US 11,960,515 B1
	Edge computing units for operating conversational tools at local sites
Venkata Bhanu Teja Pallakonda, Bryan, TX (US); and Pragyana K. Mishra, Seattle, WA (US)
Assigned to Armada Systems, Inc., San Francisco, CA (US)
Filed by Armada Systems, Inc., San Francisco, CA (US)
Filed on Oct. 6, 2023, as Appl. No. 18/482,839.
Int. Cl. G06F 16/332 (2019.01); G06F 16/33 (2019.01); G06F 40/30 (2020.01)

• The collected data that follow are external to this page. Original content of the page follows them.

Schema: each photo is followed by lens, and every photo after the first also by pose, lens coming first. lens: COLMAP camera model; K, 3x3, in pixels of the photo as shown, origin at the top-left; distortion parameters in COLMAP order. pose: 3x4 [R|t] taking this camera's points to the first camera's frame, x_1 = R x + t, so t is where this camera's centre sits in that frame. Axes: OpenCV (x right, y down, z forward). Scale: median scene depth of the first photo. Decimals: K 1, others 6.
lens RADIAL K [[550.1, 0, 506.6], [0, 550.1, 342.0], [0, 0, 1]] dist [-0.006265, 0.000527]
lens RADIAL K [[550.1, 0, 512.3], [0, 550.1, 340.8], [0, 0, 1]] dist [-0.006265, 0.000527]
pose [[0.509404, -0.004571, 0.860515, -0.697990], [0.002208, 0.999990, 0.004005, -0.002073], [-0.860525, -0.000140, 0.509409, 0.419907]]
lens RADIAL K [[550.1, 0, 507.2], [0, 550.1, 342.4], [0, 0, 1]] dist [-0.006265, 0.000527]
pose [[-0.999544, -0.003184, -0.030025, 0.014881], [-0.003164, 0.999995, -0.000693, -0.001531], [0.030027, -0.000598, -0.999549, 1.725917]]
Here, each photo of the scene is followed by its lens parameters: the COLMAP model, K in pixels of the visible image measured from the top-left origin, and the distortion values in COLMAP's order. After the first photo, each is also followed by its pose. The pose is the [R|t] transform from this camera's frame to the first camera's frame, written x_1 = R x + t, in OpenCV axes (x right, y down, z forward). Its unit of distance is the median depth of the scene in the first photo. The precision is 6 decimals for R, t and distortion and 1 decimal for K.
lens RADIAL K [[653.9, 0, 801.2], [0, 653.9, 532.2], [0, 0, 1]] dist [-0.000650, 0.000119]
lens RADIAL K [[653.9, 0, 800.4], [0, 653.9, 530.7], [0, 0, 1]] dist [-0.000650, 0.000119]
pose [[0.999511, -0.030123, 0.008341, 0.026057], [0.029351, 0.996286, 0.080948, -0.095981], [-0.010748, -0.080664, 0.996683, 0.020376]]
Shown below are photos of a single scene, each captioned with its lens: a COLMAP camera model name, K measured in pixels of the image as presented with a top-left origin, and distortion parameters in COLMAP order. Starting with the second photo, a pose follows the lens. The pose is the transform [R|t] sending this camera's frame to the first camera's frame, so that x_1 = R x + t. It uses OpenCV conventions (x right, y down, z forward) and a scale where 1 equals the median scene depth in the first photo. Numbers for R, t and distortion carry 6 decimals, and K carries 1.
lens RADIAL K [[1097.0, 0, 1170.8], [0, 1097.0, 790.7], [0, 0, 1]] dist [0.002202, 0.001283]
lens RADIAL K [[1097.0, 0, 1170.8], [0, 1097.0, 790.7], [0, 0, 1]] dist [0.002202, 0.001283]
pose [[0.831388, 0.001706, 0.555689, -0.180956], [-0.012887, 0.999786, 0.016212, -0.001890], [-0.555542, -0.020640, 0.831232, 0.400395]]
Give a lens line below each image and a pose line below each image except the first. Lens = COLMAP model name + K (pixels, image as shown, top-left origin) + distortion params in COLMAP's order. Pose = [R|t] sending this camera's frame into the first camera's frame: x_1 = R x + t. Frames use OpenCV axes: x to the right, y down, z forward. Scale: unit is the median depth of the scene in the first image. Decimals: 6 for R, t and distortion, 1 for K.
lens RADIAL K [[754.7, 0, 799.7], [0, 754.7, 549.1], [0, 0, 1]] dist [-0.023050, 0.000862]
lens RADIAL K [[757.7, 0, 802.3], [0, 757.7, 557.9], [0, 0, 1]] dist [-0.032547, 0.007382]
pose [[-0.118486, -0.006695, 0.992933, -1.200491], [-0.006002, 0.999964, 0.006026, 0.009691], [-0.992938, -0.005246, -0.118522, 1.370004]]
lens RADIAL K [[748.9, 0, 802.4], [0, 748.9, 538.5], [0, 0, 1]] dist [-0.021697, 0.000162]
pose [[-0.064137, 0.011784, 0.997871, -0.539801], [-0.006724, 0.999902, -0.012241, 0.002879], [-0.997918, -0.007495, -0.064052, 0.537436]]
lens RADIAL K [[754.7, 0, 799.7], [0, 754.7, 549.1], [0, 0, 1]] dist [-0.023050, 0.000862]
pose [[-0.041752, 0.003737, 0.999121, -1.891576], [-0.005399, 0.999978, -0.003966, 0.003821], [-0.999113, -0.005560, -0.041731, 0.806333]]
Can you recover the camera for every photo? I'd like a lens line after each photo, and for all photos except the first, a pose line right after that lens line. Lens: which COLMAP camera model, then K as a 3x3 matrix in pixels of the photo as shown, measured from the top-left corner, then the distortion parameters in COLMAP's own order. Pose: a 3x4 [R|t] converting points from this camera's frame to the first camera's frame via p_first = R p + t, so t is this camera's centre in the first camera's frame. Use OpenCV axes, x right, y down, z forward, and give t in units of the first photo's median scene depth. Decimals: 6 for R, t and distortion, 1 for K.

CPC G06F 16/3329 (2019.01) [G06F 16/3344 (2019.01); G06F 40/30 (2020.01)]

20 Claims

1. An edge computing unit comprising a containerized system having:

at least one processor unit;

at least one server rack;

at least one power unit;

at least one environmental control system; and

at least one isolation system,

wherein the at least one server rack comprises at least one data store programmed with:

one or more sets of instructions;

code for executing a first model, wherein the first model is a model configured to generate an embedding representing a semantic descriptor of a document in a vector space having a predetermined number of dimensions;

code for executing a second model, wherein the second model is a conversational model configured to generate a response to a query in reply to a prompt comprising information regarding the query; and

a knowledge base comprising a first plurality of knowledge documents and a first plurality of knowledge embeddings, wherein each of the first plurality of knowledge documents comprises a question pertaining to a domain and an answer to the question, and wherein each of the first plurality of knowledge embeddings was generated by the first model based at least in part on one of the first plurality of knowledge documents,

wherein the one or more sets of instructions, when executed by the at least one processor unit, cause the edge computing unit to at least:

receive a first set of text representing a first query from a computer system in communication with the edge computing unit;

provide at least a portion of the first set of text as a first input to the first model;

generate a first embedding based at least in part on a first output received in response to the first input;

identify a second plurality of embeddings, wherein each of the second plurality of embeddings is one of a predetermined number of the first plurality of embeddings most similar to the first embedding;

identify a second plurality of documents, wherein each of the second plurality of documents is one of the first plurality of documents from which one of the second plurality of embeddings was generated;

generate a first prompt based at least in part on the portion of the first set of text and the second plurality of documents;

provide the first prompt as a second input to the second model;

identify a first response to the first query based at least in part on a second output received in response to the second input; and

transmit a second set of text representing the first response to the computer system.